* **The problem**
Look through the lines below and copy each one that includes "caused".

== Study material

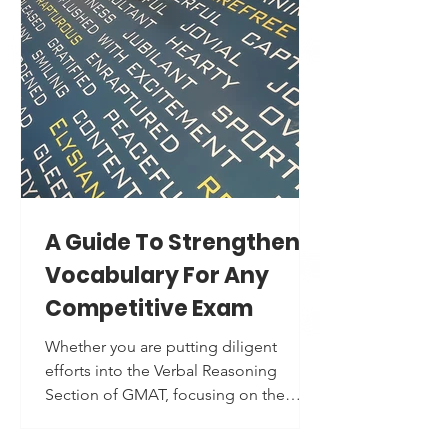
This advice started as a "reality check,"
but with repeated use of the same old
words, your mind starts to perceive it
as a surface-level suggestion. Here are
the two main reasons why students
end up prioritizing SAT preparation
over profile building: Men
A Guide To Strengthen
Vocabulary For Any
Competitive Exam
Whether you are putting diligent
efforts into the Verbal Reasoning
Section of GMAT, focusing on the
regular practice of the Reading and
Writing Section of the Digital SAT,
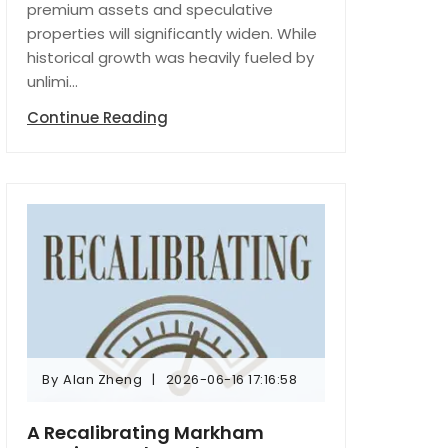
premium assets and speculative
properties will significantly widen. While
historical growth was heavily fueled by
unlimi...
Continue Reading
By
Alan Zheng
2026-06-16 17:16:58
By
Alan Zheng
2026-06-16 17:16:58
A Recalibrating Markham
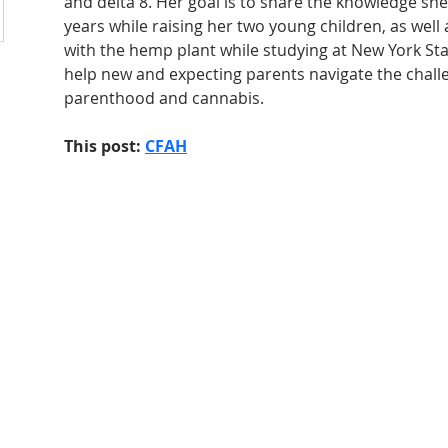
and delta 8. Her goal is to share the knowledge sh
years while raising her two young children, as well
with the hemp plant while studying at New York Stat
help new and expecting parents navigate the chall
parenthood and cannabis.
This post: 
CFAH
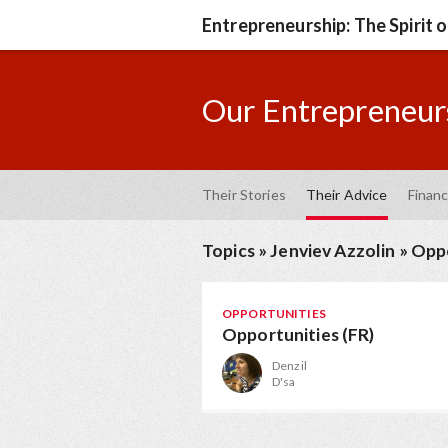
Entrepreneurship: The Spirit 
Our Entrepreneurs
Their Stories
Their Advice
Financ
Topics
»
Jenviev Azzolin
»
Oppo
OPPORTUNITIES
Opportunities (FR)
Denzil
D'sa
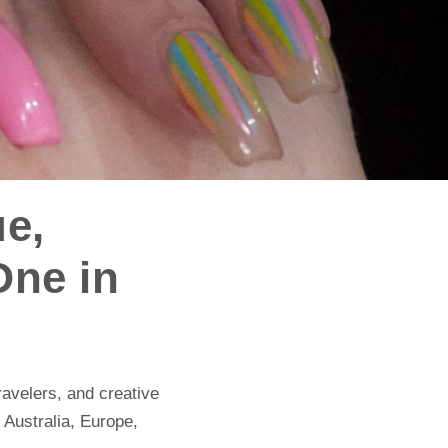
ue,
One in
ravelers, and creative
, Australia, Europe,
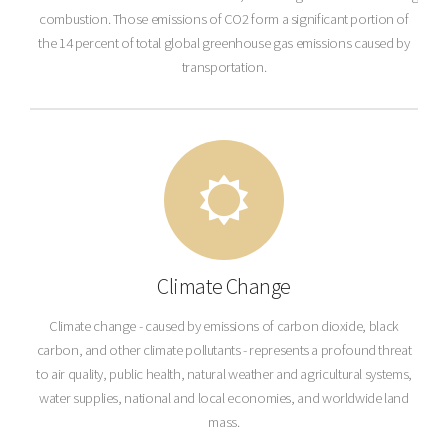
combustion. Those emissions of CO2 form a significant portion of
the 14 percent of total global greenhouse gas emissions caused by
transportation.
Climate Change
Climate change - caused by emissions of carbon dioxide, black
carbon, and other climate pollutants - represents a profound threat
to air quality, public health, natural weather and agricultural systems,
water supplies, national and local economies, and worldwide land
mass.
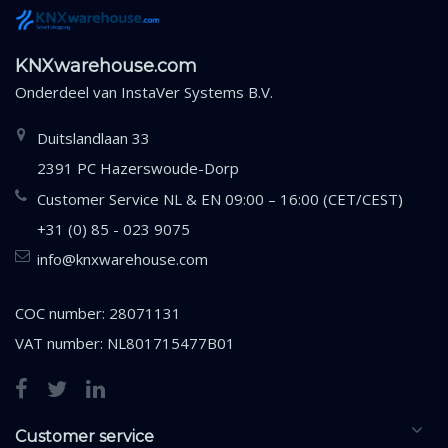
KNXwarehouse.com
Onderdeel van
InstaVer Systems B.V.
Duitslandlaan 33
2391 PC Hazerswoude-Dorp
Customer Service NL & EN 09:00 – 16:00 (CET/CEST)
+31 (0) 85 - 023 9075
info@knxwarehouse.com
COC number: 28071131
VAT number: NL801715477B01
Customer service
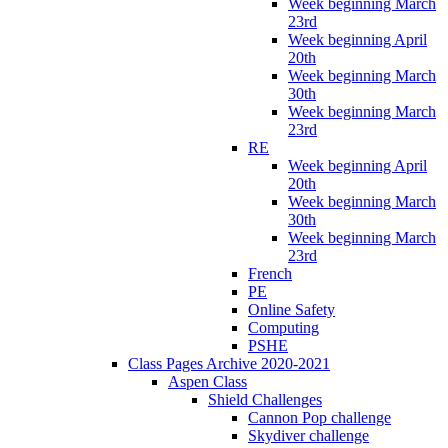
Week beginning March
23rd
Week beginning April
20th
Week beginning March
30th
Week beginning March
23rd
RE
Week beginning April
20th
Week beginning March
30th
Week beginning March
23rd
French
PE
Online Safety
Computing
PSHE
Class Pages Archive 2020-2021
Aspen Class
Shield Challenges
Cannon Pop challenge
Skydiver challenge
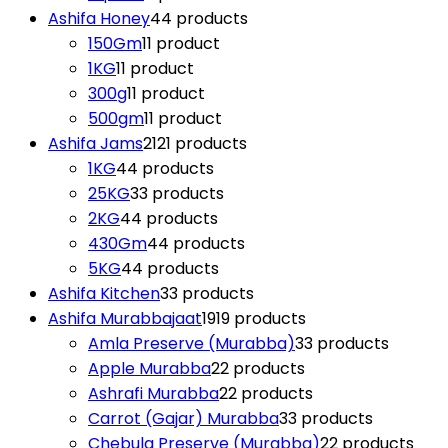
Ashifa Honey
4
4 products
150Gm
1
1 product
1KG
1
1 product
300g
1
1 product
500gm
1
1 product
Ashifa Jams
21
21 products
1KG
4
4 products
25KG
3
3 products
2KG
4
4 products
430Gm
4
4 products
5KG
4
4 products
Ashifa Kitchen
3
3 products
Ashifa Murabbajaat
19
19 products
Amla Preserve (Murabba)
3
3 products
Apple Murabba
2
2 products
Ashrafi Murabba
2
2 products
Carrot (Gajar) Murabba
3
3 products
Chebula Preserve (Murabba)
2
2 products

====
== Study material

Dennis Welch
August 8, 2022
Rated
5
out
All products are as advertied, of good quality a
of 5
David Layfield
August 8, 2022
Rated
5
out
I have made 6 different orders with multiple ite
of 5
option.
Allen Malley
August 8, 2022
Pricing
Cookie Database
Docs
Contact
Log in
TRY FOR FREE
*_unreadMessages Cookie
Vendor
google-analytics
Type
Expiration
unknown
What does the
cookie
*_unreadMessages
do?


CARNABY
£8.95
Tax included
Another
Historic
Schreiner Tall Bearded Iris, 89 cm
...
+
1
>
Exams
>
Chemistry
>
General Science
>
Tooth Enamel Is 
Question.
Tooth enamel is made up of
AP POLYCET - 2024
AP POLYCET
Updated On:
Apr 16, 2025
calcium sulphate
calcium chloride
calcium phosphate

====

* **Answer to the exercise**
the 14 percent of total global greenhouse gas emissions caused by
Climate change - caused by emissions of carbon dioxide, black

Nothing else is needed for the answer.